RocksDB: A Persistent Key-Value Store for Flash and RAM Storage

Linux/Mac Build Status Windows Build status PPC64le Build Status

RocksDB is developed and maintained by Facebook Database Engineering Team. It is built on earlier work on LevelDB by Sanjay Ghemawat (sanjay@google.com) and Jeff Dean (jeff@google.com)

This code is a library that forms the core building block for a fast key value server, especially suited for storing data on flash drives.

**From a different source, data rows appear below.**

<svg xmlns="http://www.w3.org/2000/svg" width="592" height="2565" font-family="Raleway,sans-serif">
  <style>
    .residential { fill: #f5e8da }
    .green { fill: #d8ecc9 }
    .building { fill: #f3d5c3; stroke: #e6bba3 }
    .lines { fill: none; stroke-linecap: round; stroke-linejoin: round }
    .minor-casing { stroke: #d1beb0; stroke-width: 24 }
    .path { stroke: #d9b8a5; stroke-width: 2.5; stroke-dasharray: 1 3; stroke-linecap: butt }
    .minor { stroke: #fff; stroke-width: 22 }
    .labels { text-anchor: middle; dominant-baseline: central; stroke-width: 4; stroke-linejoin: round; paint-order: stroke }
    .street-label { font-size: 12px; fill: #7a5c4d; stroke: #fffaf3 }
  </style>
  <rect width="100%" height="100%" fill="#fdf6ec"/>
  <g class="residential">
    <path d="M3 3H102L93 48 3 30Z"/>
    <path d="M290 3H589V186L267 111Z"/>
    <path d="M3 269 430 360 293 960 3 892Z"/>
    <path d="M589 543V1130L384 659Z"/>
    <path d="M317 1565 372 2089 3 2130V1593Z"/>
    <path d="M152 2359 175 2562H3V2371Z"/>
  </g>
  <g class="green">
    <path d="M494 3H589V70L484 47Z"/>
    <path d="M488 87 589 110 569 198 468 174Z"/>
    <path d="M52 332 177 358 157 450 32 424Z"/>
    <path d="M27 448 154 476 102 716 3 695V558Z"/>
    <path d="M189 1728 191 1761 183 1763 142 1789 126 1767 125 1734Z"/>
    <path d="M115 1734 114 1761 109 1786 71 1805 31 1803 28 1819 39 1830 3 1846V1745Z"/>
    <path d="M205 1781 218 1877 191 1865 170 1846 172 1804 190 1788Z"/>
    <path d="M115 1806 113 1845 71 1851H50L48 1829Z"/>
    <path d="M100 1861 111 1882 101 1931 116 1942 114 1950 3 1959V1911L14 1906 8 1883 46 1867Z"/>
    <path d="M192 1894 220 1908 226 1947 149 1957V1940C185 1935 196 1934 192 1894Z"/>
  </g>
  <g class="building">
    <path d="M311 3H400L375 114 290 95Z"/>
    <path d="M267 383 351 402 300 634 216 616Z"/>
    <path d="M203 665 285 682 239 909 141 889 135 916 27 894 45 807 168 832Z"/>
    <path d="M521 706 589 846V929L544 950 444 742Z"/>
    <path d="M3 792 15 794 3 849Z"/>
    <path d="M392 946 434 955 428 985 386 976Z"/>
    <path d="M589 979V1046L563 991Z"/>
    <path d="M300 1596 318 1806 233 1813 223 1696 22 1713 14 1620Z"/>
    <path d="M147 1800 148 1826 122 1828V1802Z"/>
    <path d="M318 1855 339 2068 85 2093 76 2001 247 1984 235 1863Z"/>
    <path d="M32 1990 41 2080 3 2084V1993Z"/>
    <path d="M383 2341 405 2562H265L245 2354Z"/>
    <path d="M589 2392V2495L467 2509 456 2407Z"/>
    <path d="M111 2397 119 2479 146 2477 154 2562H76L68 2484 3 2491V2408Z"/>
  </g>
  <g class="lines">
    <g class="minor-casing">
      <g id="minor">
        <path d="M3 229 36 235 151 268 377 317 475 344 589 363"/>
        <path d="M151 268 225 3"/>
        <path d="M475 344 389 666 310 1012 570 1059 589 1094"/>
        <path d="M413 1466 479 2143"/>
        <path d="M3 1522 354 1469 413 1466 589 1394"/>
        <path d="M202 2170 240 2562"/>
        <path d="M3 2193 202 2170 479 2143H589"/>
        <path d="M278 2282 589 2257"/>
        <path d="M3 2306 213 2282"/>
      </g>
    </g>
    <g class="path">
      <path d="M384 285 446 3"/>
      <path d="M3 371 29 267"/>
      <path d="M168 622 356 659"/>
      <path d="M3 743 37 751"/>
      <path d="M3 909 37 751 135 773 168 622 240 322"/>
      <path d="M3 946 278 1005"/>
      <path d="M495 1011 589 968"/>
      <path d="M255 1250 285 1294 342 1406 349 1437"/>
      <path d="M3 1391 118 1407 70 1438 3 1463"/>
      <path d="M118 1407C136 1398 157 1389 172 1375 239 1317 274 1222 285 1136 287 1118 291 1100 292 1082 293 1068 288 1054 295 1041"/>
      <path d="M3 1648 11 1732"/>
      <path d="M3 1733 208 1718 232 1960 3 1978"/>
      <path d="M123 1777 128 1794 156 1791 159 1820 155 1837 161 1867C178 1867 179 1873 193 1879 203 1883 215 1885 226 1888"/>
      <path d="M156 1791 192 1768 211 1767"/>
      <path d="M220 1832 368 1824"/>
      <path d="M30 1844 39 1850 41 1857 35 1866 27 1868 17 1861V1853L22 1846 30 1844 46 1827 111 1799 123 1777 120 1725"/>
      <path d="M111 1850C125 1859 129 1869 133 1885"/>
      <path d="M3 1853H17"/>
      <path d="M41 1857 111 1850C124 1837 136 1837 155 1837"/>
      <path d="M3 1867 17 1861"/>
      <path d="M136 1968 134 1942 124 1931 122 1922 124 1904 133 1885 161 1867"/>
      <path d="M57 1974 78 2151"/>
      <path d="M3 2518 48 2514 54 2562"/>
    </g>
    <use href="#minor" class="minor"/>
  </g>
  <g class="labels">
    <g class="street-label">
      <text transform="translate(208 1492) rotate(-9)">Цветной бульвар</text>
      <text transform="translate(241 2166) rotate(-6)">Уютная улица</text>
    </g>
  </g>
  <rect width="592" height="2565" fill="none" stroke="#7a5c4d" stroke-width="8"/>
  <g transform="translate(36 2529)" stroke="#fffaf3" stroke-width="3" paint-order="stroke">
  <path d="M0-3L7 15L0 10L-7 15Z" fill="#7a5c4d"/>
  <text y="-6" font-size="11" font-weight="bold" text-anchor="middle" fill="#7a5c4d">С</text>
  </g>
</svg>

It has a Log-Structured-Merge-Database (LSM) design with flexible tradeoffs between Write-Amplification-Factor (WAF), Read-Amplification-Factor (RAF) and Space-Amplification-Factor (SAF). It has multi-threaded compactions, making it specially suitable for storing multiple terabytes of data in a single database.

Start with example usage here: https://github.com/facebook/rocksdb/tree/master/examples

See the github wiki for more explanation.

The public interface is in include/. Callers should not include or rely on the details of any other header files in this package. Those internal APIs may be changed without warning.

Design discussions are conducted in https://www.facebook.com/groups/rocksdb.dev/

License

RocksDB is dual-licensed under both the GPLv2 (found in the COPYING file in the root directory) and Apache 2.0 License (found in the LICENSE.Apache file in the root directory). You may select, at your option, one of the above-listed licenses.